Davos summit gets underway while in the UK all eyes are on the fourth-quarter GDP figures

7.51am: IMF chief Christine Lagarde reiterated this morning that combining the European Union’s temporary EFSF rescue fund with the permanent ESM mechanism would help restore confidence and create a firewall to stop the Greek crisis spreading to Italy and Spain.

She told Europe 1 radio:

If the two of them could make a common European pot, that would send a very strong sign of confidence in Europe.

Lagarde, a former French finance minister, said the next few weeks would be crucial for the world economy, after the IMF slashed its global growth forecast to 3.3% for 2012 yesterday. She called for measures to boost growth and competitiveness, as well deficit reduction plans in some countries.
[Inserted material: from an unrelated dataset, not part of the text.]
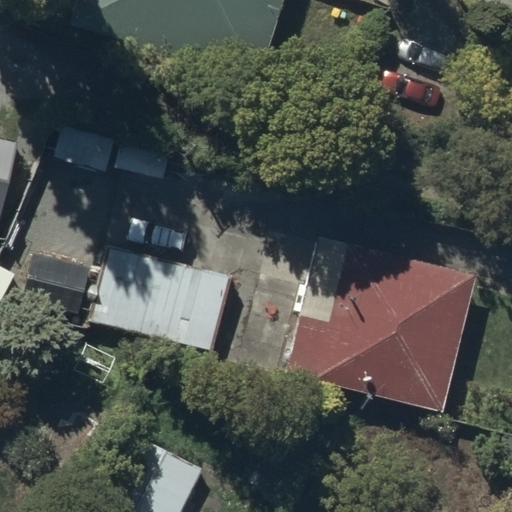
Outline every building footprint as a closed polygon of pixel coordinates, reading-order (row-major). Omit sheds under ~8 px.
[(281,0),(79,0),(69,30),(252,90),(281,0)] [(168,152),(59,130),(52,162),(161,185),(168,152)] [(0,210),(16,146),(0,141),(0,210)] [(225,282),(109,252),(90,324),(206,354),(225,282)] [(471,286),(348,254),(329,328),(298,320),(283,377),(437,417),(471,286)] [(90,273),(33,258),(21,303),(78,318),(90,273)] [(14,279),(0,271),(0,304),(1,305),(14,279)] [(0,346),(12,323),(0,317),(0,346)] [(180,511),(200,472),(142,444),(110,511),(180,511)] [(304,462),(274,445),(251,485),(282,502),(304,462)]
If the right decisions are taken in the coming weeks, not only at the heart of the eurozone – which is essential – but also in the United States, Japan, in the major emerging economies, then the end of 2012 will be better than the beginning. But only if the right decisions are taken.

7.22am: Good morning and welcome back to our rolling coverage of the world economy and European debt crisis. The Davos summit in Switzerland gets underway today, while in the UK the main event is the release of the fourth-quarter GDP numbers.

City economists reckon the economy slipped back to a 0.1% decline between October and December, following 0.6% growth in the previous quarter. The International Monetary Fund slashed its 2012 growth forecast for the UK yesterday to a paltry 0.6%, from 1.6%. However, even so Britain is set to outperform other major European economies – beating Germany (0.3%) and France (0.2%).

Minutes from the last Bank of England meeting a fortnight ago are also out this morning, and could shed some light on how much debate there was with regard to further asset purchases. In the US, following last night’s State of the Union address by Barack Obama we have the first FOMC meeting of 2012.

Michael Hewson, market analyst at CMC Markets, said:

The three more hawkish dissenters to “operation twist” have left the committee and have been replaced with arguably slightly more dovish members. This meeting will give markets the opportunity to determine the credentials of each new member, as well as how much more dovish this committee will be relative to the old one.

At his press conference Bernanke is expected to outline the Fed’s new communication strategy to markets with respect to the future direction of the Fed Funds rate forecasts. The last few policy statements have referred to rates remaining low until mid 2013. This could well change and it will be key to future rate expectations as to how far further out this date gets pushed.